Wieki Somers graduated from Design Academy Eindhoven in 2000 and founded Studio Wieki Somers in Rotterdam three years later alongside Dylan van den Berg, her long-term collaborator and partner. For more than two decades the studio has found the extraordinary in the everyday, working across objects, installations, and interiors with a restless curiosity about materials, ritual, and the poetry of ordinary life. Their work is held in the collections of MoMA, the Centre Pompidou, the V&A, and the Stedelijk Museum in Amsterdam, and has been the subject of solo exhibitions at Galerie Kreo in Paris and a retrospective at Museum Boijmans Van Beuningen and mudac in Lausanne. Wieki is currently a professor of product design at the Hochschule für Gestaltung Karlsruhe.
Wang & Söderström is a Copenhagen-based artist and design duo: Anny Wang, who studied spatial and furniture design at HDK-Valand in Gothenburg, and Tim Söderström, who studied architecture at the Royal Danish Academy of Fine Arts. Founded in 2016, their practice moves between 3D animation, sculpture, and large-scale installation, and asks what the digital world would look like if it were treated with the same care as physical making. They have shown work at the Design Museum London, Ars Electronica, the Cooper Hewitt Smithsonian, ArkDes, and MMCA Seoul, and their 2024 solo exhibition “Techno Mythologies” received the Annual Exhibition Award from the Danish Arts Foundation.
In this conversation, Wieki sits down with Anny and Tim to talk about what it means to bring a human sensibility to the digital, why the future doesn’t have to look like a spaceship, and what a colony of ants can teach us about the internet.

“The Liminal Eatery,” by Wang & Söderström explores the digital shift of our sensory encounters as activities like dining, writing, and socializing evolve into online routines. Every element from table to cutlery, seating to lamp, is made via 3D printing techniques. Photo by Carl Ander
Wieki Somers: What fascinates me about your work is that so much digital art feels disembodied, yet your installations feel tactile and alive, even at a huge scale and in very different forms. In my own work I’m interested in using technology the way crafts are used: technology that innovates but echoes traditional craft to get that same sensibility. I call it “digital craft,” though it’s a very different approach from yours.
I don’t see the digital and physical as two entirely separate worlds either, and I’m very curious how you balance the material and the immaterial in your installations. How do you give digital materials that sense of life and presence? How do you make that digital world feel more human? That’s my main interest, and the beauty of your work.
Anny Wang: We also see the digital not as a replacement for the physical, but as an extension of it. If we could put the same care into the digital world that we’ve long brought to physical making, perhaps we can introduce more of that care, that intent, that considered thinking into the digital space as well.
Treating analog craft and digital craft equally might bring new hybrids and new ways of thinking about how we approach the digital as something part of our sensory world, part of our bodies, and part of nature.
It almost doesn’t make sense anymore to talk about digital technology as something separate from nature, because technology has become so enmeshed and interconnected with everything we do, and with nature itself. It relies on water, energy, physical cables, and data centers; the so-called “immaterial” technology is, in real life, very physical.

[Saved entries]
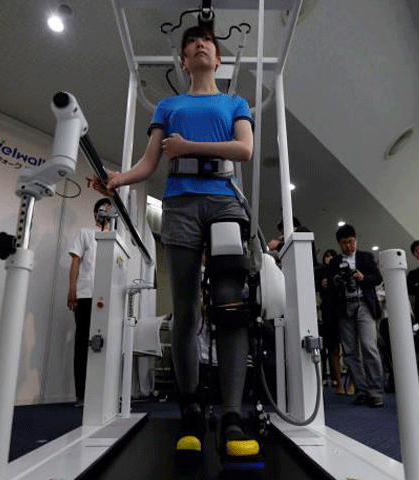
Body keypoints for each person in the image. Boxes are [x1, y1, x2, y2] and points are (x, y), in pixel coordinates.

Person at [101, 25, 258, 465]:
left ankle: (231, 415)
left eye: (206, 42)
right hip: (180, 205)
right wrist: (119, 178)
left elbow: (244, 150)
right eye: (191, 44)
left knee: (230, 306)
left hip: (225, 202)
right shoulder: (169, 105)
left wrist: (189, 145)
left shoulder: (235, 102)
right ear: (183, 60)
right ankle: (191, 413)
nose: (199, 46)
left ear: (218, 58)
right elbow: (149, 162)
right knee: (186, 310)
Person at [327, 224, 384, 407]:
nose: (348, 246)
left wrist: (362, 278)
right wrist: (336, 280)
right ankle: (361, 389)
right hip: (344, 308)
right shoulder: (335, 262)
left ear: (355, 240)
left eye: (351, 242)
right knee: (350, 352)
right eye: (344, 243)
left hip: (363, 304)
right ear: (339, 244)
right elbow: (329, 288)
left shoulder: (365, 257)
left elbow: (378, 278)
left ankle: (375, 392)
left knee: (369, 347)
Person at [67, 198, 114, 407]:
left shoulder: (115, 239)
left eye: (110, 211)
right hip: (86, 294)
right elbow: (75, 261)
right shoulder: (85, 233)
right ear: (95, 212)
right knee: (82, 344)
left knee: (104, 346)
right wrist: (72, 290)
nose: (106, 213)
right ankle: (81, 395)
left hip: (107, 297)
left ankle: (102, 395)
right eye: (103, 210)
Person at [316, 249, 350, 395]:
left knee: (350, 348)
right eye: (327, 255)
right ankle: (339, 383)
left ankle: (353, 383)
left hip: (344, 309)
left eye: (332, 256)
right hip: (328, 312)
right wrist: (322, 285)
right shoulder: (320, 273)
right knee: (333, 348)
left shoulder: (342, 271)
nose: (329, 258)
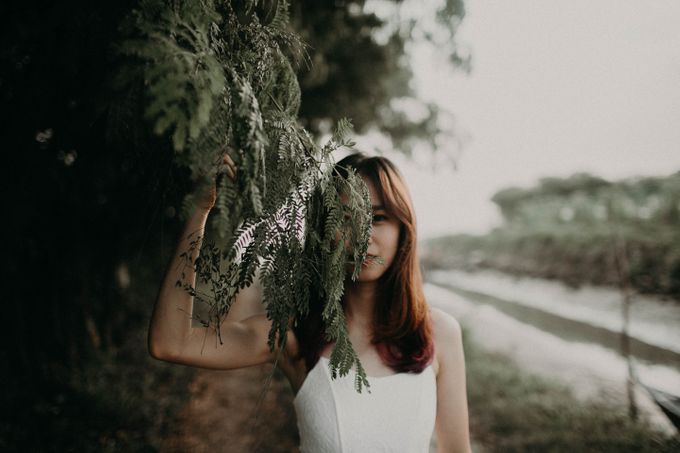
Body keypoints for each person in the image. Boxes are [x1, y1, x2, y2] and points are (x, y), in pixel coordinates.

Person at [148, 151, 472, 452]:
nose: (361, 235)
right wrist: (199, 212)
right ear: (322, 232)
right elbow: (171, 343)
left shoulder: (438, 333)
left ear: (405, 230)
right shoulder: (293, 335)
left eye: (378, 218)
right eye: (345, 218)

---

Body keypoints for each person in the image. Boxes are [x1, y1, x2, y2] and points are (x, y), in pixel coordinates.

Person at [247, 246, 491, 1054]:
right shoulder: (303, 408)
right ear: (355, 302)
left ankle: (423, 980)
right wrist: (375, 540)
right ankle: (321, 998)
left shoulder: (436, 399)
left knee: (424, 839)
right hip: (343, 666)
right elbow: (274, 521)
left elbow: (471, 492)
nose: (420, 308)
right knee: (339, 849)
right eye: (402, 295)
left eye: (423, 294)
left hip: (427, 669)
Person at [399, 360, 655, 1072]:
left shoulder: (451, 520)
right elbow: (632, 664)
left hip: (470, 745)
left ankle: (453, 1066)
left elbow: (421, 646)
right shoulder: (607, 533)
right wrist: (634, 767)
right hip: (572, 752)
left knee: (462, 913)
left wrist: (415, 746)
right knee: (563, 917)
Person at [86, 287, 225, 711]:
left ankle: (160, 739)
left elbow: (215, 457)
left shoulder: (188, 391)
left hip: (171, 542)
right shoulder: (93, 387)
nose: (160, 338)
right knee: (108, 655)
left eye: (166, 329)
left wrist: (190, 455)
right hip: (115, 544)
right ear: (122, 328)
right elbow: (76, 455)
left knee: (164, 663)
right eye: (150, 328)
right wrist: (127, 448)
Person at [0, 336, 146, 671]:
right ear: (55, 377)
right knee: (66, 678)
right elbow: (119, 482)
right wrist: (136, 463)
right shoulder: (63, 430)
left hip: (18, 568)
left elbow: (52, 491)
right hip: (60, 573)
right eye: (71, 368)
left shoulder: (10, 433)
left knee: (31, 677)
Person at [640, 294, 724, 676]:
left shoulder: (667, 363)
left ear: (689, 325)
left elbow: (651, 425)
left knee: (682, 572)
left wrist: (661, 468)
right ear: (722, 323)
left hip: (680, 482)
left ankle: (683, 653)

Check your understanding:
a - Please translate this sentence from the design interview into Spanish: "We also see the digital not as a replacement for the physical, but as an extension of it."
b - According to the design interview, in what year was Wang & Söderström founded?

Results for each task:
a - También vemos lo digital no como un sustituto de lo físico, sino como una extensión de ello.

b - 2016